Some conservatives don’t like that the agreement moves the country further away from relying on user fees, such as the federal gas tax, to pay for highway and transit improvements. Others are wary that the bill sets a course for much more federal spending after the government already provided for nearly $5 trillion dedicated to COVID relief. This week, the Treasury Department warned Congress it was hitting the nation’s debt limit.
“Every single time we add an enormous sum to our national debt, there is bipartisanship behind it,” Sen. Mike Lee, R-Utah, said.
Environmental groups worry that the bill doesn’t do enough to address climate change.
“It is clear that the deal does not meet the moment on climate or justice,″ said Tiernan Sittenfeld, a senior vice president of the League of Conservation Voters.
The pressure from the left underpins House Speaker Nancy Pelosi’s statement that there won’t be a House vote on the bipartisan infrastructure plan until the Senate also passes the $3.5 trillion Democratic bill that boosts spending on health, environment and social programs.
The Senate is plowing through efforts to amend the narrower infrastructure bill, which will require 60 votes to advance for passage. Senate Majority Leader Chuck Schumer is intent on passing the legislation as soon as possible so that the Senate can turn its attention to a budget blueprint that will set the stage for crafting and passing the larger $3.5 trillion package in the fall.
Formally called the Infrastructure Investment and Jobs Act, the proposal has clocked in at some 2,700 pages.
The Senate’s Republican leader, Sen. Mitch McConnell of Kentucky, has sided with those voting to allow debate to proceed, but he has not said how he will ultimately vote. He said Tuesday the bill has a chance to be a “bipartisan success story for the country,” but he is warning Democrats against trying to speed up the amendment process.
“Like a lot of us, I’m interested in what it looks like in the end,” McConnell said. He noted that “the past two administrations tried to do it, were unable to. The American people need it. I think it’s one of those areas where there seems to be broad, bipartisan agreement.”
By evening, the Senate had overwhelmingly approved three noncontroversial amendments, while rejecting three others. As the amendment process continued, senators were weighing how much to try to change the package and how hard to try, knowing it would be difficult to reach the 60-vote threshold to approve any substantial changes.
In addition to the $110 billion in new spending for roads and bridges and $55 billion for water and wastewater infrastructure, the bipartisan package is expected to provide, $39 billion for public transit and $66 billion for rail. There’s also to be billions for airports, ports, broadband internet and electric vehicle charging stations.
Paying for the package has been a challenge after senators rejected ideas to raise revenue from a new gas tax or other streams. Instead, it is being financed from funding sources that might not pass muster with deficit hawks, including repurposing some $205 billion in untapped COVID-19 relief aid, as well as unemployment assistance that was turned back by some states, and relying on projected future economic growth.
The bipartisan bill still faces a rough road in the House, where progressive lawmakers want a more robust package but may have to settle for this one to keep Biden’s infrastructure plans on track.
The outcome with the bipartisan effort will set the stage for the next debate over Biden’s much more ambitious $3.5 trillion package, a strictly partisan pursuit of far-reaching programs and services including child care and health care that touch almost every corner of American life. Republicans strongly oppose that bill, which would require a simple majority for passage. Final votes on that measure are not expected until fall.
Associated Press writer Matthew Daly contributed to this report.

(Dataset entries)
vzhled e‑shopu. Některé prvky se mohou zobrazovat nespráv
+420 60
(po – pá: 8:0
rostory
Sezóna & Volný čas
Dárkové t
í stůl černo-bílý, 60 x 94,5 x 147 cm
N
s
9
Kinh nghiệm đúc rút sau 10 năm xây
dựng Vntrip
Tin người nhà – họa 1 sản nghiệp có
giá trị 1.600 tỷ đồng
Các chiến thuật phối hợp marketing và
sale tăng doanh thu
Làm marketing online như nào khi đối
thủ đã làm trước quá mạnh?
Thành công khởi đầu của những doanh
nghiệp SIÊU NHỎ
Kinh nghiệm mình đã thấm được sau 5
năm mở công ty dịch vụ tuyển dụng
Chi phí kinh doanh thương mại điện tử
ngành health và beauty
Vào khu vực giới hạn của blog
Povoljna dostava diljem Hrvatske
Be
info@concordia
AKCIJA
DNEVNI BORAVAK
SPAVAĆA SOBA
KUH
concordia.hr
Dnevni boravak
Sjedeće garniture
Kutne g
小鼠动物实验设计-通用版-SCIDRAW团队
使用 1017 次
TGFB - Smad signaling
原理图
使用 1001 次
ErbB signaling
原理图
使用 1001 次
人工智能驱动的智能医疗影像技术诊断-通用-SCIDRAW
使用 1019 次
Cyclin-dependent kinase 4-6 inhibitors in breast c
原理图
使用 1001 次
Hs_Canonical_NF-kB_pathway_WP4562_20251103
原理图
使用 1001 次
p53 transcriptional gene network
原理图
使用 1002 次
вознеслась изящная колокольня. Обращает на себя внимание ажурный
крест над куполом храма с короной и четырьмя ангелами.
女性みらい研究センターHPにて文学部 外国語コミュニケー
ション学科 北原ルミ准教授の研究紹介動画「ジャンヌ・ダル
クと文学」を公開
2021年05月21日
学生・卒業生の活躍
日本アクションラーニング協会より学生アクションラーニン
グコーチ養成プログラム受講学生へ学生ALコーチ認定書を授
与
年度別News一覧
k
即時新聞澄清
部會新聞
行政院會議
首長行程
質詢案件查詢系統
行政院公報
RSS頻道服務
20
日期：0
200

* Instructions *
- 1) In the infrastructure bill article, how much money is the bipartisan package expected to provide for rail?
- 2) Please reproduce the infrastructure bill article word for word from "In addition to" up to and including "vehicle charging stations.".

* Numbered answers *
- 1) $66 billion.

- 2)
In addition to the $110 billion in new spending for roads and bridges and $55 billion for water and wastewater infrastructure, the bipartisan package is expected to provide, $39 billion for public transit and $66 billion for rail. There’s also to be billions for airports, ports, broadband internet and electric vehicle charging stations.